Diese entspannte Haltung gegenüber angespannten Situationen im Team verhindert oft eine weitere Eskalation oder Dramatisierung. Hinzu kommt, dass Manager:innen mit Therapie-Erfahrung oft kommunikativ geschulter mit Konflikten umgehen können, beispielsweise indem sie nach konkreten Bedürfnissen und Lösungswünschen der Beteiligten fragen und sich nicht so sehr für die ausführliche Problembeschreibung interessieren.

Authentischere Führung

Jemand kann noch so gut darin sein, so zu tun als ob, die anderen werden es bemerken – bewusst oder unterbewusst. Deshalb sind Manager:innen, die dazu stehen, dass sie gerade nicht 100 Prozent leistungsfähig oder zufrieden sind, viel authentischer als solche, die ihre Probleme immer verheimlichen. Dadurch ist es dem Team möglich, eine sichere emotionale Bindung zu ihrer Führungskraft aufzubauen, was übrigens eine wichtige Voraussetzung für eine starke Bindung an den Arbeitsplatz ist.

Laut Gallup ist diese gerade bei uns in Deutschland auf einem Rekordtief. Nur noch 13 Prozent der für die Studie befragten Arbeitnehmenden geben an, einen emotionalen Bezug zu ihrem Arbeitgeber zu haben. Innerlich gekündigt haben laut der Umfrage bereits 18 Prozent, die Mehrheit (67 Prozent) gibt an, Dienst nach Vorschrift zu machen. Zufrieden und in einem gesunden Maße engagiert sind also nur sehr wenige. Manager:innen, die klar und transparent kommunizieren, also auch Unangenehmes ansprechen und ihre Schwächen offenlegen, können dafür sorgen, dass diese Zahl wieder steigt.

Inspirierendere Vorbilder

Welche Menschen faszinieren uns mehr? Vom Erfolg verwöhnte Siegertypen, die Schwierigkeiten nicht zu kennen scheinen oder solche, die aus Krisen transformiert und gestärkt aus ihnen hervorgegangen sind? Genau, keine Heldenreise ohne Konflikt. Dieses Prinzip verkörpern Führungskräfte, die sich Unterstützung bei der Bewältigung ihrer psychischen Beschwerden gesucht haben und offen dazu bekennen. Durch ihren Weg verstehen sie viel mehr vom Scheitern und sich wieder aufrappeln als Manager:innen ohne Makel und können ihr Team ermutigen, die eigene mentale Gesundheit ernst zu nehmen und sich rechtzeitig Hilfe zu holen.

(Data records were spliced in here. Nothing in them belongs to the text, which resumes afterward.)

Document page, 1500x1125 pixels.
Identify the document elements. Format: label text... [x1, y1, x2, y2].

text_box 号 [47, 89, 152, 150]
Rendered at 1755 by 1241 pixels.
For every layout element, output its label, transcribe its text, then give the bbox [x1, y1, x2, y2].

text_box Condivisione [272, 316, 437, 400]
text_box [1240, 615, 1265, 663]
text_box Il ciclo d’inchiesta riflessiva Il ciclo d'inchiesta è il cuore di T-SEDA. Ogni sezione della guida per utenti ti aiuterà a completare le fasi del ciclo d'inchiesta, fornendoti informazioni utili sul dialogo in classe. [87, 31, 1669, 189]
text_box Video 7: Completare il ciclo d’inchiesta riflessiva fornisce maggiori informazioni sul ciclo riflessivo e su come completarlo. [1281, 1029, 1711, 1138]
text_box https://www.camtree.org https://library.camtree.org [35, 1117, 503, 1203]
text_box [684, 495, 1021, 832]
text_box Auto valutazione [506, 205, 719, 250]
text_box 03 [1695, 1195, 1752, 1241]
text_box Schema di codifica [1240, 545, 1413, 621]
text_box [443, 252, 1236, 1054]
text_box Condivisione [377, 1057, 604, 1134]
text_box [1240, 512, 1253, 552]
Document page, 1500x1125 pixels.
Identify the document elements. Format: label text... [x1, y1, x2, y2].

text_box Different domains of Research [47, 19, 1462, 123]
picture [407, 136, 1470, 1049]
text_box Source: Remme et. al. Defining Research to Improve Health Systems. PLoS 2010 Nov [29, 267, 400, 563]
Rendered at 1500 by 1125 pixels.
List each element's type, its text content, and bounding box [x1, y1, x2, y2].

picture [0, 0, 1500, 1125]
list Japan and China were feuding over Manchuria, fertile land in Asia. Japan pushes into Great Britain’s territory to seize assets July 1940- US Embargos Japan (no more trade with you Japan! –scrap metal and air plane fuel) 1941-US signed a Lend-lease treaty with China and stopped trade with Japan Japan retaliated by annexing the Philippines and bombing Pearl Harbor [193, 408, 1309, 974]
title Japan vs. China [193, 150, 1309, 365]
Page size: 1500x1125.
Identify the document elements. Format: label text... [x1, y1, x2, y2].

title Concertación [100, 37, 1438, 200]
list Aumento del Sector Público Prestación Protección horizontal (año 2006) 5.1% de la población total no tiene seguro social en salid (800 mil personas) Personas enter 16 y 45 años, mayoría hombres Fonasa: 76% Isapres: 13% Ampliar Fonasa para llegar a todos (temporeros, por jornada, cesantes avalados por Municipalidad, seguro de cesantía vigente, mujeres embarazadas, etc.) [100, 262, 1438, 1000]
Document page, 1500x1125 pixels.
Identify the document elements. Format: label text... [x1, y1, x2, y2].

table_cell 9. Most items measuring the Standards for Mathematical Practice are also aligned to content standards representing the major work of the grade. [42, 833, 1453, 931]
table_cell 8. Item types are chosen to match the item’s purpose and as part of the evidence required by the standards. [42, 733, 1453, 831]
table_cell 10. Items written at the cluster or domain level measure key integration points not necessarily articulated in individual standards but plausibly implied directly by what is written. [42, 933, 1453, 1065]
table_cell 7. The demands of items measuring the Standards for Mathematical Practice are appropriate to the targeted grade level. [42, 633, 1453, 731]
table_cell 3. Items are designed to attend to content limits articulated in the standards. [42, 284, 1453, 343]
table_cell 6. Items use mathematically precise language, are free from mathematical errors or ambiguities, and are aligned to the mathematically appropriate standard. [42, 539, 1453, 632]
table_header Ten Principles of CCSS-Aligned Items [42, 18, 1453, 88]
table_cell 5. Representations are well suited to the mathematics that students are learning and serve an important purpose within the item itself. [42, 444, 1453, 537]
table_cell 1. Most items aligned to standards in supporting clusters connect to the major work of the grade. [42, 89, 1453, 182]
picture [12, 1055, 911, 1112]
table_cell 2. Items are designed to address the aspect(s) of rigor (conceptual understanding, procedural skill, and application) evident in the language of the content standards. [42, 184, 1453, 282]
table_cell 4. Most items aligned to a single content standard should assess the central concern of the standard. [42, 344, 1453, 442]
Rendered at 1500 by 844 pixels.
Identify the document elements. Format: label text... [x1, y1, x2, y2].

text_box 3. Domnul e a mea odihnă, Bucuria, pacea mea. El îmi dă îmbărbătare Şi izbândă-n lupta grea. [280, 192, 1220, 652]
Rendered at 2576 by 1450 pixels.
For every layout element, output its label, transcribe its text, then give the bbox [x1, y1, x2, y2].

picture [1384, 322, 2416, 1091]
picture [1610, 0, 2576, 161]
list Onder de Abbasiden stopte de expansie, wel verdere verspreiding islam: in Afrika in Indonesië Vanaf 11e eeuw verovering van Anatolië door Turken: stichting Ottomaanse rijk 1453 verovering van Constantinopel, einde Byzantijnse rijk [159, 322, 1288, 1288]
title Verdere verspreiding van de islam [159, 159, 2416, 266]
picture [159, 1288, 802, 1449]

Größeres Risikobewusstsein

Bei psychischen Beschwerden wie Burnout und Depression ist die Rückfallquote hoch, weshalb davon betroffene Menschen sich nach einer erfolgreich abgeschlossenen Therapie weiterhin gut um ihre Gesundheit kümmern müssen. Dadurch entwickeln sie ein großes Risikobewusstsein und eine angemessene Voraussicht, die sie auch bei beruflichen Entscheidungen nutzen können. Durch ihre erhöhte Wachsamkeit können sie Veränderungen im Team, aber auch gesellschaftliche Veränderungen und Trends früher als andere wahrnehmen und darauf reagieren. Dem eigenen Team ersparen diese Führungskräfte Unsicherheit durch Kurzschlussreaktionen und ständige Richtungswechsel.

Natürlich braucht man keine psychischen Beschwerden, um eine gute, faire und inspirierende Führungskraft zu sein, das kann man auch ohne Leidensweg schaffen. Ich glaube sogar, dass es einen vor Burnout und Depressionen schützen kann, sehr umsichtig mit sich und anderen zu sein.